In Shameless Decision, Ron DeSantis Will Personally Map Florida Congressional Districts
Florida’s legislative branch has given Governor Ron DeSantis the power to draft Florida’s new congressional districts after DeSantis vetoed the maps approved by state lawmakers earlier this year.
This unusual and shameless decision gives the ambitious governor of Florida the power to gerrymander the twenty-eight congressional districts of his state, and eliminate two Black-held seats while boosting the prospects for Republicans seeking a House seat.
This is one of the few stories around redistricting that makes San Francisco’s own redistricting scandals less infuriating.
DeSantis’s proposed map was rated ‘F’ by the Princeton Gerrymandering Project for Partisan Fairness. Opponents have declared it unconstitutional.
Desantis’ main objection to the maps presented by lawmakers appeared to be a north Florida seat held by Rep. Al Lawson, a Black Democrat. The district runs from Tallahassee to Jacksonville and is 46 percent Black; it’s considered a seat where voters of color have the opportunity to elect the members of their choice.
State lawmakers, including Republicans, have argued that maintaining some form of the seat was needed to comply with state constitutional amendments governing redistricting, which say minority voting power cannot be reduced during the map-making process. But the Governor insisted that Lawson’s seat was an ‘unconstitutional racial gerrymander’ and he proposed a map that would split the district into several Republican-leaning seats.
"Today’s revelation is a continued scheme by DeSantis to erase minority access districts in Congress to create more seats for the Republican party…" #FL05 #Redistricting #FlaPol https://t.co/Nz5cX1FZ9C
— US Rep. Al Lawson Jr (@RepAlLawsonJr) April 14, 2022
Sources familiar with the governor’s thinking told NBC News last month that DeSantis wanted a court fight focused on provisions in the federal Voting Rights Act, as well as the state’s Constitution, that generally prohibit the dilution of minority voting strength.
Advocates lambasted Monday’s decision by state legislators.
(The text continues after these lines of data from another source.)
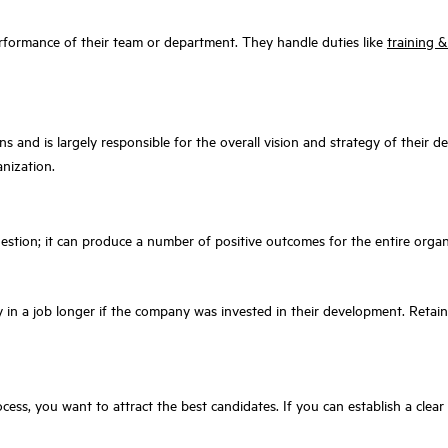
erformance of their team or department. They handle duties like
training 
ns and is largely responsible for the overall vision and strategy of their d
anization.
t
uestion; it can produce a number of positive outcomes for the entire organ
 in a job longer if the company was invested in their development. Retain
cess, you want to attract the best candidates. If you can establish a clear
“Just days after a federal court outlined how the DeSantis administration has carried on 20 years of policies that make it harder for Floridians to vote, especially Black voters in our state, now is the time to increase checks and balances in our state not to hand the Governor a blank check to remake the state however he wishes,” said Moné Holder, a senior director at Florida Rising, an advocacy group in the state.